Understand the concern, but I'm unclear as to why this is a problem for reading and writing about World War I and not for reading and writing about, say, The Scarlet Letter.

Would the students not wish to skip the reading and use ChatGPT to write the papers regardless of the subject matter?

Oh, they will, but at least they’ll be forced to deal with English grammar and reading comprehension in their English classes (through lectures, quizzes, in-class assignments, etc.)—hopefully enough so that some of it will stick.

I think you can teach grammar and reading comprehension about historical subject matter that's real instead of fiction. The benefit of fiction is that it's entertaining and kids will pay attention to it more, but you lose that benefit with stuff like Shakespeare that the slow kids won't pay attention to either

I’m not convinced, mostly based on my own school experience. I attended parochial elementary schools and a public high school. I can still remember the shock I felt when, in my freshman Honors English class, we started going over adjectives, adverbs, prepositions, direct and indirect objects, etc. In Honors English. It turns out that this information—which we learned in first and second grade—was largely new for many of the public schools kids. I have no idea what the regular English students were learning.

Now, you could argue that grammar isn’t all that important, but if it is, I don’t see how you’re going to teach it in history class. Or take metaphors and figurative language. I’ve seen college students struggle and fail to understand Swift’s Modest Proposal and Lewis’s Screwtape Letters. Unless you integrate your English literature and history classes (as OracleOutlook suggested), a good chunk of these students will never understand what is basically just written sarcasm.

Now, you could argue that grammar isn’t all that important, but if it is, I don’t see how you’re going to teach it in history class. Or take metaphors and figurative language.

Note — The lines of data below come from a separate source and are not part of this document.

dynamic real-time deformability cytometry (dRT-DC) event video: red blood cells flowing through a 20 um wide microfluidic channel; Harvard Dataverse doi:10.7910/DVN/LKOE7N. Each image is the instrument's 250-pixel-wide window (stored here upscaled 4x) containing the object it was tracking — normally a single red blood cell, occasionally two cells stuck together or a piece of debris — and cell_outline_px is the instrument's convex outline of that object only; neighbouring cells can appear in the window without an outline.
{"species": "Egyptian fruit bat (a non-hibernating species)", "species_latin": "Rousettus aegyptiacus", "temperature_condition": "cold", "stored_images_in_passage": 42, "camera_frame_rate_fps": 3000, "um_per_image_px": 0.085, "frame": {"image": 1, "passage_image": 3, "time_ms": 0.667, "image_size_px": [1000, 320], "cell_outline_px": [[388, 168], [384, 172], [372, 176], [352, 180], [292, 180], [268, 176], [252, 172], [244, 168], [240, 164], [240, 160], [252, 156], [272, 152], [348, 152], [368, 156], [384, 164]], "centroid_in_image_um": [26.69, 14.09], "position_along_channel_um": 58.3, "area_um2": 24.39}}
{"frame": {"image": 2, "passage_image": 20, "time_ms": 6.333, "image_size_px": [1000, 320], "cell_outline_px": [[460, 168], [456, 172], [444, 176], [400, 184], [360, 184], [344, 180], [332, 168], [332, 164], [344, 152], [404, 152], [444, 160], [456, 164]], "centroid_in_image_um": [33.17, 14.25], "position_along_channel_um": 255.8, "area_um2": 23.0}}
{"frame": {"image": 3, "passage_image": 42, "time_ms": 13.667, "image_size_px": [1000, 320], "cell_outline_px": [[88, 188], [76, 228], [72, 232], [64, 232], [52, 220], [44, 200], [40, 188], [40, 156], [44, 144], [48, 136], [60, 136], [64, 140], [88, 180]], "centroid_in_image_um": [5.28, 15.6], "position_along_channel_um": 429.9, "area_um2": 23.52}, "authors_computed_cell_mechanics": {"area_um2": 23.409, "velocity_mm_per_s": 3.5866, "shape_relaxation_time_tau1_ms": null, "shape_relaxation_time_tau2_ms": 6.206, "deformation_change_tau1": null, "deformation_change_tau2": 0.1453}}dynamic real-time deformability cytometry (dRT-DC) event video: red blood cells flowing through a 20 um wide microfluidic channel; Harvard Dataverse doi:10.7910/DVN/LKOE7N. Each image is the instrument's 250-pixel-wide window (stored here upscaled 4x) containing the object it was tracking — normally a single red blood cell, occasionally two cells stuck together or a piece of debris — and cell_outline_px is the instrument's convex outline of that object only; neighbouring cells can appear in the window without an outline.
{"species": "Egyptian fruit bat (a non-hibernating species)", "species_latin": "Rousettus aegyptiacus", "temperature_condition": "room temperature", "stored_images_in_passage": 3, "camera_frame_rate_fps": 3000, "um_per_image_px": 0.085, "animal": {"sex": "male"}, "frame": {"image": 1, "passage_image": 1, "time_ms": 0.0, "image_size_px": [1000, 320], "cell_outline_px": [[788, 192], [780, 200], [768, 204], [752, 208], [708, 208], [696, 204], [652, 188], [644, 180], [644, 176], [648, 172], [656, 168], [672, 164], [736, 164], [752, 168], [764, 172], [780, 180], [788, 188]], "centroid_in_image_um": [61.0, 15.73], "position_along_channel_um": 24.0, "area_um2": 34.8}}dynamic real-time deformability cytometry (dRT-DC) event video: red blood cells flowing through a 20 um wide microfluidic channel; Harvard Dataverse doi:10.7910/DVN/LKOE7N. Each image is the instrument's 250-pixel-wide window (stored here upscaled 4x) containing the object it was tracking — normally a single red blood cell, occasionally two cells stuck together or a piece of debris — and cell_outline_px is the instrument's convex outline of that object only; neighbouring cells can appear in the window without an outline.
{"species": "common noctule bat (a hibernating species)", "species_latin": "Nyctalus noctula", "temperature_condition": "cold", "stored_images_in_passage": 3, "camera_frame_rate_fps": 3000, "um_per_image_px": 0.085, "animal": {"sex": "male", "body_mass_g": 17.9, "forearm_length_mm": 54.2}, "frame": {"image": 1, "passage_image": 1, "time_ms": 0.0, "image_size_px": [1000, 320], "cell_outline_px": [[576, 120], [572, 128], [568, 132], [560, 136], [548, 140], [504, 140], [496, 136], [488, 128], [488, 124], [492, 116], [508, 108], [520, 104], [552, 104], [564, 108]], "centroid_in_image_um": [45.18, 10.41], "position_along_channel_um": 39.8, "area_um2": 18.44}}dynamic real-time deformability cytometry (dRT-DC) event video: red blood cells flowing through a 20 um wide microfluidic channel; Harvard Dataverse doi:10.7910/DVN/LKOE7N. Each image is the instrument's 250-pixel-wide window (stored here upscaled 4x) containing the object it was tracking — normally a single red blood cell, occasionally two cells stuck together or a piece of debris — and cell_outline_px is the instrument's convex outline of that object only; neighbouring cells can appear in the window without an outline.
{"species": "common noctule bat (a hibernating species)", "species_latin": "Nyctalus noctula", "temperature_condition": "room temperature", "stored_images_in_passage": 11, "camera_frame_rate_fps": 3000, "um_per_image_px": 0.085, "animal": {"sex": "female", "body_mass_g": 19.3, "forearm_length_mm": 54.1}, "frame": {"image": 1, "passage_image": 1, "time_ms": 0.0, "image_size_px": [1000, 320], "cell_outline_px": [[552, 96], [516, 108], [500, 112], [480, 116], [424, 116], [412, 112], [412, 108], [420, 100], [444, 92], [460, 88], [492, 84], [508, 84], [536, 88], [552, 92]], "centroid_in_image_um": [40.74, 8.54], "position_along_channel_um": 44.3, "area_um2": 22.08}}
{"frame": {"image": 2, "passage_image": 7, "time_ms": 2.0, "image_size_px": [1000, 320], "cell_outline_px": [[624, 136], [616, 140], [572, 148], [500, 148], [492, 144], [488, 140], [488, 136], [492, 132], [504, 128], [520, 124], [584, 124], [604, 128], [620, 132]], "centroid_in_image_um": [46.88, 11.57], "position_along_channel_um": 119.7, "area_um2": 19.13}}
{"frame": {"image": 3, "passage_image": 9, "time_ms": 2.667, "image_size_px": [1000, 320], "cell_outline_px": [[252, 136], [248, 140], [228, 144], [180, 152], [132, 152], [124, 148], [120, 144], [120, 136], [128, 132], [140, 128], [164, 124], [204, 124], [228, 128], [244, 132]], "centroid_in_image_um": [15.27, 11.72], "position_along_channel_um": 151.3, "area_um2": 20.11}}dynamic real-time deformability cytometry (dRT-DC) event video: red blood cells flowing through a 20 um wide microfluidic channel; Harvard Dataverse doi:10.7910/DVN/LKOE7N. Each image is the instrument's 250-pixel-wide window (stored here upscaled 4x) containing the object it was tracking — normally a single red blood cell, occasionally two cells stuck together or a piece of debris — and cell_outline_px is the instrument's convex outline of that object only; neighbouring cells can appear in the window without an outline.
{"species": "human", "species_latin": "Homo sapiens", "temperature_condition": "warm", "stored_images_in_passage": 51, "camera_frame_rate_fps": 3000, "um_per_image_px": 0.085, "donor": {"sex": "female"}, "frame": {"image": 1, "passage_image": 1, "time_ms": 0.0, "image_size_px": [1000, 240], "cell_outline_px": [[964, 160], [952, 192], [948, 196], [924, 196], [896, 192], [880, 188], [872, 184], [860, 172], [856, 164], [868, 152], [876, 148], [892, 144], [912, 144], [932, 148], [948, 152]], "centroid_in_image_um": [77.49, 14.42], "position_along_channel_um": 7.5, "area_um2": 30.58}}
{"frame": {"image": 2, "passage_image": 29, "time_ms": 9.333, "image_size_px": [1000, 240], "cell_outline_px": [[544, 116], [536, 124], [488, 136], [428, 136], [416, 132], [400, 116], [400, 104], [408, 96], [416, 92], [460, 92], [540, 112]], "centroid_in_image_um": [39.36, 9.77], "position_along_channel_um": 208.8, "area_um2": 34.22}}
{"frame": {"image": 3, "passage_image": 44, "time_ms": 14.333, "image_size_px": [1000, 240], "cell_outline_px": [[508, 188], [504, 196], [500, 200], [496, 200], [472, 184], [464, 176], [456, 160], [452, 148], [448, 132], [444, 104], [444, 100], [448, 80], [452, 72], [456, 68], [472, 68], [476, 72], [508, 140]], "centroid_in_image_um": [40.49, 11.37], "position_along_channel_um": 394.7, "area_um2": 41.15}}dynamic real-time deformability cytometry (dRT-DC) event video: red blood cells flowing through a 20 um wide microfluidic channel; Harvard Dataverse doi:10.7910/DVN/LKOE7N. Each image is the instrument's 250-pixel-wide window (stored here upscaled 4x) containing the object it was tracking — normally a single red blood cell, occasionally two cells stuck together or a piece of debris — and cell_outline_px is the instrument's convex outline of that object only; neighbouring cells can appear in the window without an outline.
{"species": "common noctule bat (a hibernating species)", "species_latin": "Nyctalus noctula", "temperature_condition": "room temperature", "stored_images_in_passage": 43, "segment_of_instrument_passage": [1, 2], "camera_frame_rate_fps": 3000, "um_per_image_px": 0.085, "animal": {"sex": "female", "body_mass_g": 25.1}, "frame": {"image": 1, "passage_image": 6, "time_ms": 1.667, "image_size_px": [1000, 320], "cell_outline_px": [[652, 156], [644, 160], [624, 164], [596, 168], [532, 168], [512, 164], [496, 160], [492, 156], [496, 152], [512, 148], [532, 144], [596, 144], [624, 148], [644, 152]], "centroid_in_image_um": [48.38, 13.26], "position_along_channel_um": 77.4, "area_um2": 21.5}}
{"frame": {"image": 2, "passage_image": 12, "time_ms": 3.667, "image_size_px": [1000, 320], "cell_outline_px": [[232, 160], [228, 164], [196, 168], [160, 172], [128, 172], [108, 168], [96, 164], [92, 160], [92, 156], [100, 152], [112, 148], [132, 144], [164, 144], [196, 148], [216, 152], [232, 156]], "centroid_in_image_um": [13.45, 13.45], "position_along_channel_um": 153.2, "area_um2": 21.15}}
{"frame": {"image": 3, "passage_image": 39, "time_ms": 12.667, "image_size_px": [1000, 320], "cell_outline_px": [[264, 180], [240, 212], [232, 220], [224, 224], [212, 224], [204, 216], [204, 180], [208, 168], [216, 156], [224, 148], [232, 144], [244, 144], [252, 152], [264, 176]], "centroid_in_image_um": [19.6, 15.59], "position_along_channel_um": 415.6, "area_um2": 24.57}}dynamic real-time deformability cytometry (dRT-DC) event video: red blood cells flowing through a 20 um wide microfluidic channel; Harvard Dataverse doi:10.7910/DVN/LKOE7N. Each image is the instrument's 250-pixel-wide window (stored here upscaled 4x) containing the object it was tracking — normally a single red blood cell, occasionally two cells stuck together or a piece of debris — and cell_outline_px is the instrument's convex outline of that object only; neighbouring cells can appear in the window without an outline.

If they're still at that level, they aren't really ready for Shakespeare either. I am talking about replacing Shakespeare and To Kill a Mockingbird with history. Below that, fiction is fine.

Now, you could argue that grammar isn’t all that important, but if it is, I don’t see how you’re going to teach it in history class.

I just want to make sure I understand: you are claiming that you don't understand how one could teach grammar in a history class?

You could teach grammar using any written sentences. You could teach grammar using the comment you just made!

Or take metaphors and figurative language.

Perhaps it would be helpful to use a made-up sentence or short dialogue for the purposes of educating a student about metaphors and figurative language. I guess that technically counts as fiction. But do they really need to read a Shakespeare play or Swift or Lewis? I'll be honest, it seems to me that you really want students to read classic literature and are perhaps reaching for whatever justification is handy. Am I way off?